*** Opening Provided data ***
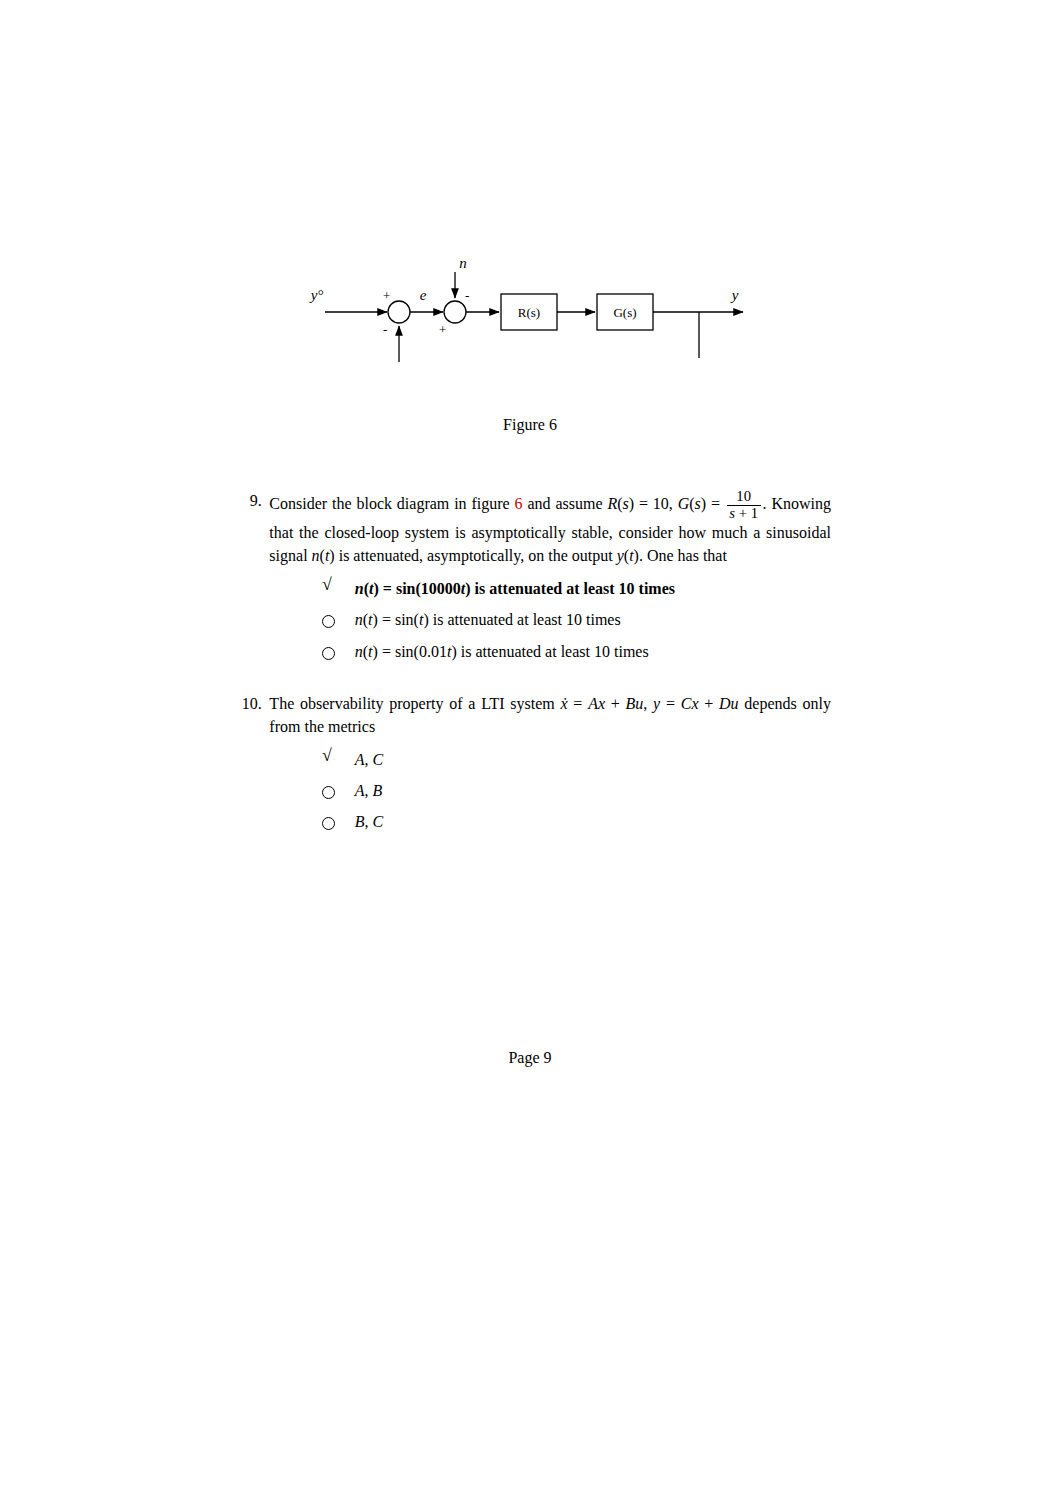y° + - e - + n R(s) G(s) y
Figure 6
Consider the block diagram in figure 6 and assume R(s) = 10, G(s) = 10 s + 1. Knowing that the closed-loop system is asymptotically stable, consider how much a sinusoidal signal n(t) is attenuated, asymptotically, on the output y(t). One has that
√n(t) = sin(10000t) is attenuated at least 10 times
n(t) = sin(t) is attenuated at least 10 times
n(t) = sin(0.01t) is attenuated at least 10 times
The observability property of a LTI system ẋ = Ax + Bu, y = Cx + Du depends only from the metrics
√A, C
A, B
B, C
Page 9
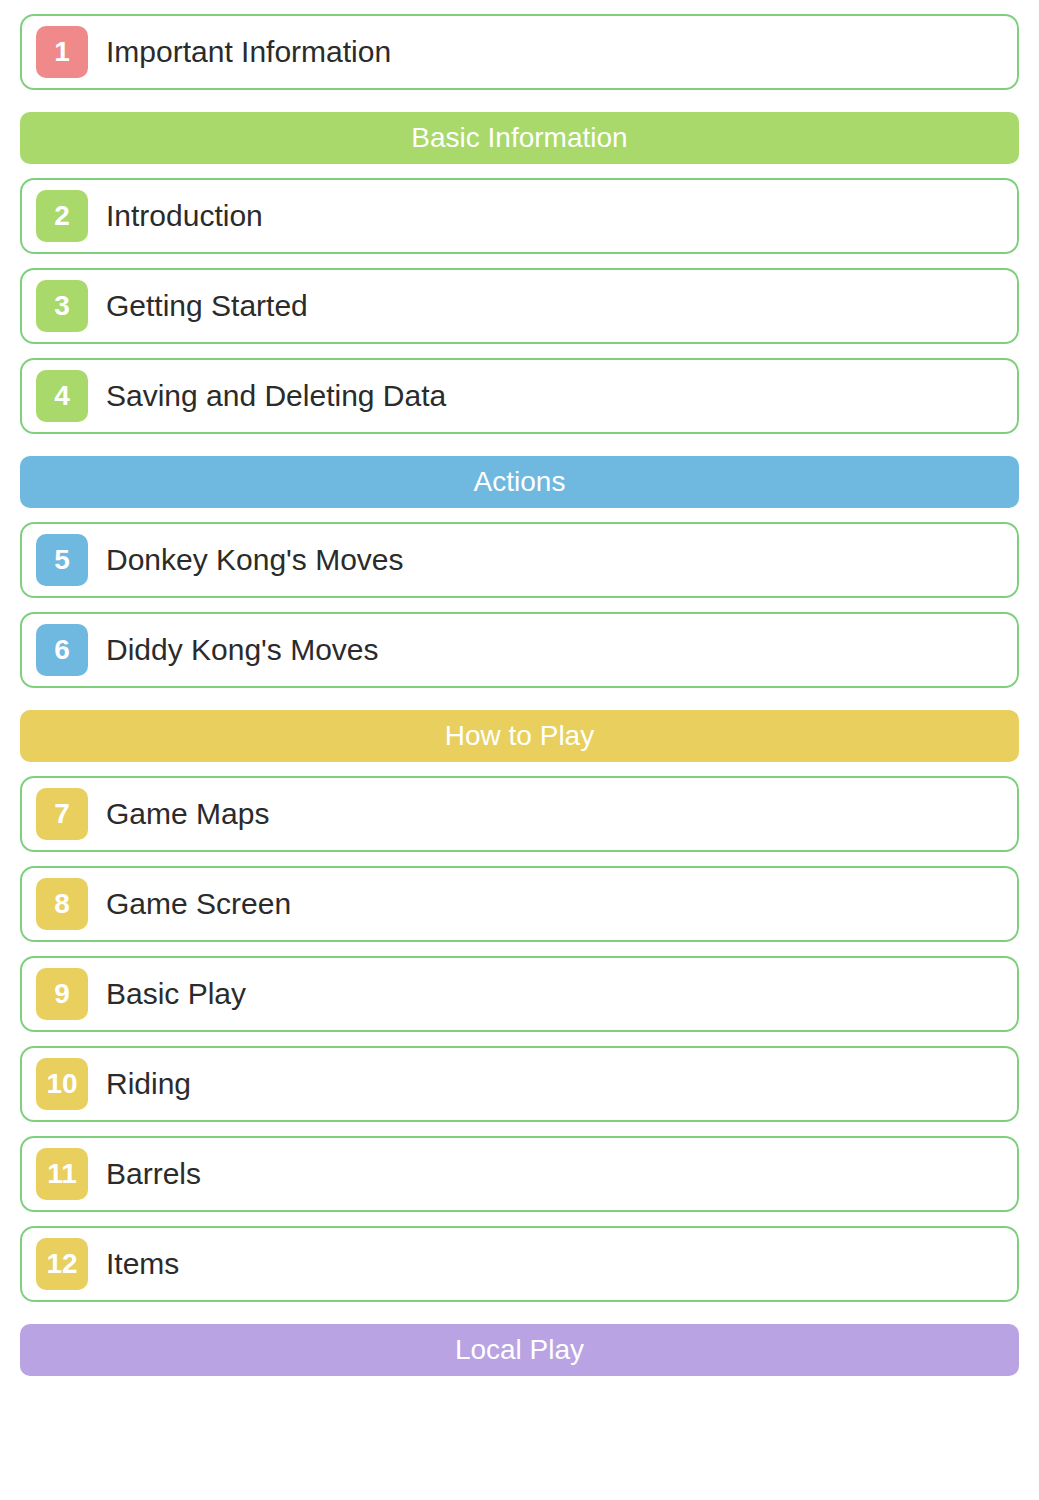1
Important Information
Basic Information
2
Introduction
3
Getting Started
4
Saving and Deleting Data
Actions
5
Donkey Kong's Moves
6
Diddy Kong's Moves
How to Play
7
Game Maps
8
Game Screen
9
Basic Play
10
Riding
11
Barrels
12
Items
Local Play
*** Closing Provided data ***
# Work task
Determine how many lines in the listing include the string "Moves", and answer with that number alone.

# Task result
2